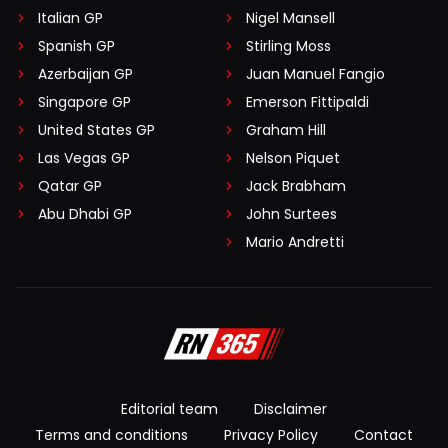
Italian GP
Nigel Mansell
Spanish GP
Stirling Moss
Azerbaijan GP
Juan Manuel Fangio
Singapore GP
Emerson Fittipaldi
United States GP
Graham Hill
Las Vegas GP
Nelson Piquet
Qatar GP
Jack Brabham
Abu Dhabi GP
John Surtees
Mario Andretti
Editorial team
Disclaimer
Terms and conditions
Privacy Policy
Contact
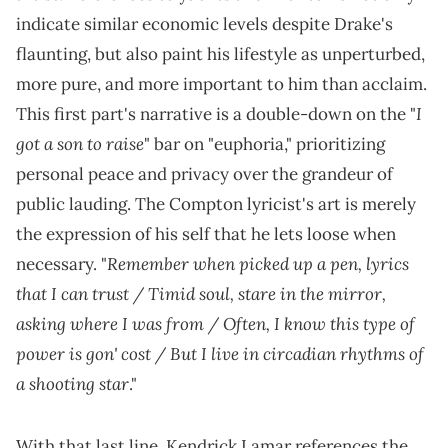
indicate similar economic levels despite Drake's
flaunting, but also paint his lifestyle as unperturbed,
more pure, and more important to him than acclaim.
I
This first part's narrative is a double-down on the "
got a son to raise
" bar on "euphoria," prioritizing
personal peace and privacy over the grandeur of
public lauding. The Compton lyricist's art is merely
the expression of his self that he lets loose when
Remember when picked up a pen, lyrics
necessary. "
that I can trust / Timid soul, stare in the mirror,
asking where I was from / Often, I know this type of
power is gon' cost / But I live in circadian rhythms of
a shooting star
."
With that last line, Kendrick Lamar references the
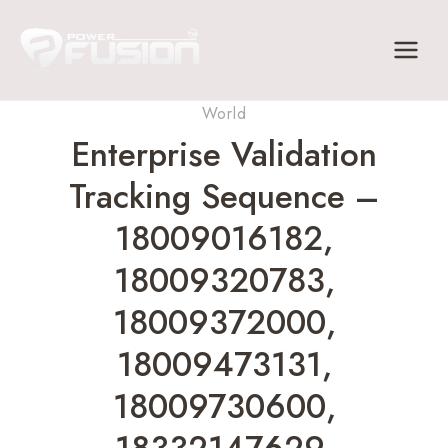
Skip
to
content
World
Enterprise Validation
Tracking Sequence –
18009016182,
18009320783,
18009372000,
18009473131,
18009730600,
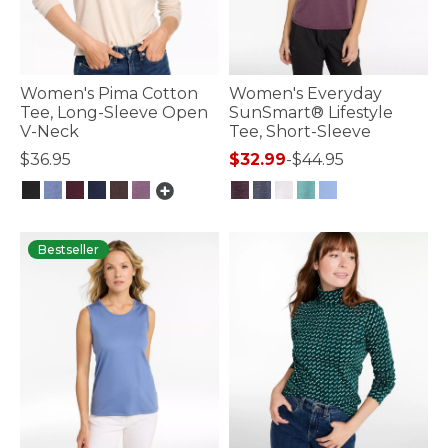
Women's Pima Cotton
Women's Everyday
Tee, Long-Sleeve Open
SunSmart® Lifestyle
V-Neck
Tee, Short-Sleeve
$36.95
$32.99
-
$44.95
5 out of 5 Customer Rating
3.2 out of 5 Customer Rating
Bestseller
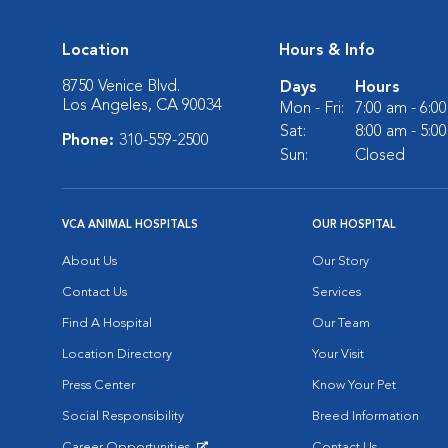
Location
Hours & Info
8750 Venice Blvd.
Days
Hours
Los Angeles, CA 90034
Mon - Fri:
7:00 am - 6:0
Sat:
8:00 am - 5:0
Phone:
310-559-2500
Sun:
Closed
VCA ANIMAL HOSPITALS
OUR HOSPITAL
About Us
Our Story
Contact Us
Services
Find A Hospital
Our Team
Location Directory
Your Visit
Press Center
Know Your Pet
Social Responsibility
Breed Information
Career Opportunities
Contact Us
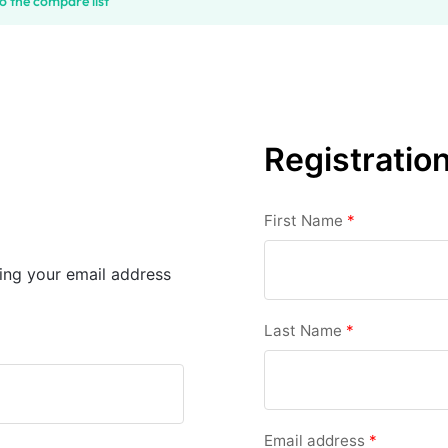
o the compare list
Registratio
First Name
*
sing your email address
Last Name
*
Email address
*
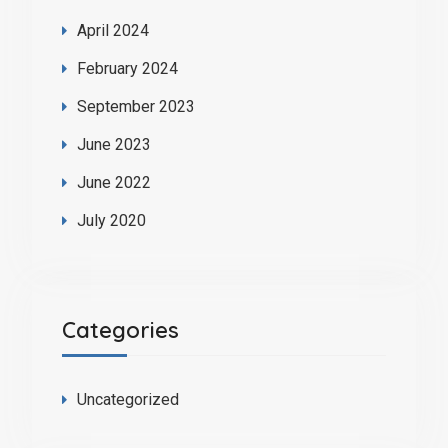
April 2024
February 2024
September 2023
June 2023
June 2022
July 2020
Categories
Uncategorized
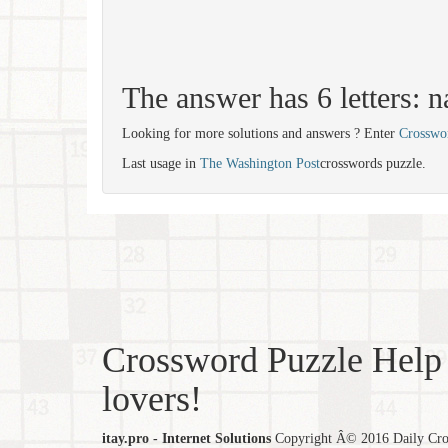
The answer has 6 letters: n
Looking for more solutions and answers ? Enter
Crosswo
Last usage in
The Washington Post
crosswords puzzle.
Crossword Puzzle Help 
lovers!
itay.pro - Internet Solutions
Copyright Â© 2016 Daily Cross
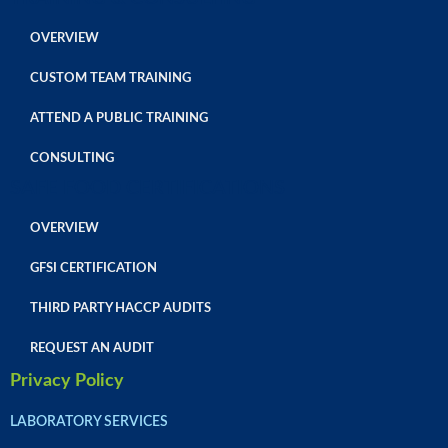
OVERVIEW
CUSTOM TEAM TRAINING
ATTEND A PUBLIC TRAINING
CONSULTING
SAFE FOOD CERTIFICATIONS
OVERVIEW
GFSI CERTIFICATION
THIRD PARTY HACCP AUDITS
REQUEST AN AUDIT
Privacy Policy
LABORATORY SERVICES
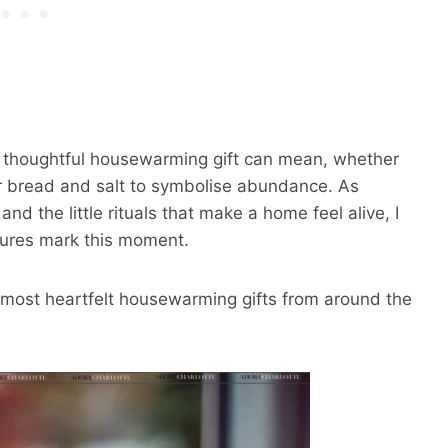
, thoughtful housewarming gift can mean, whether
 or bread and salt to symbolise abundance. As
d the little rituals that make a home feel alive, I
tures mark this moment.
e most heartfelt housewarming gifts from around the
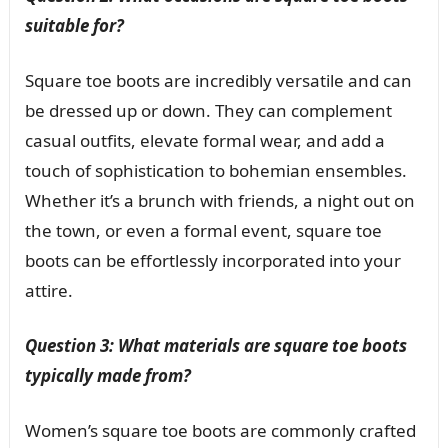
suitable for?
Square toe boots are incredibly versatile and can
be dressed up or down. They can complement
casual outfits, elevate formal wear, and add a
touch of sophistication to bohemian ensembles.
Whether it’s a brunch with friends, a night out on
the town, or even a formal event, square toe
boots can be effortlessly incorporated into your
attire.
Question 3: What materials are square toe boots
typically made from?
Women’s square toe boots are commonly crafted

▶ _The problem_: Set out the lines as a Markdown table with columns Number and Text. Begin at the line containing "can mean, whether", stop at the last line of the rows, and skip blank lines and the pictures.

▶ _Finished task_:
| Number | Text |
|---|---|
| 1 | , thoughtful housewarming gift can mean, whether |
| 2 |  or bread and salt to symbolise abundance. As |
| 3 | d the little rituals that make a home feel alive, I |
| 4 | tures mark this moment. |
| 5 | e most heartfelt housewarming gifts from around the |
| 6 | suitable for? |
| 7 | Square toe boots are incredibly versatile and can |
| 8 | be dressed up or down. They can complement |
| 9 | casual outfits, elevate formal wear, and add a |
| 10 | touch of sophistication to bohemian ensembles. |
| 11 | Whether it’s a brunch with friends, a night out on |
| 12 | the town, or even a formal event, square toe |
| 13 | boots can be effortlessly incorporated into your |
| 14 | attire. |
| 15 | Question 3: What materials are square toe boots |
| 16 | typically made from? |
| 17 | Women’s square toe boots are commonly crafted |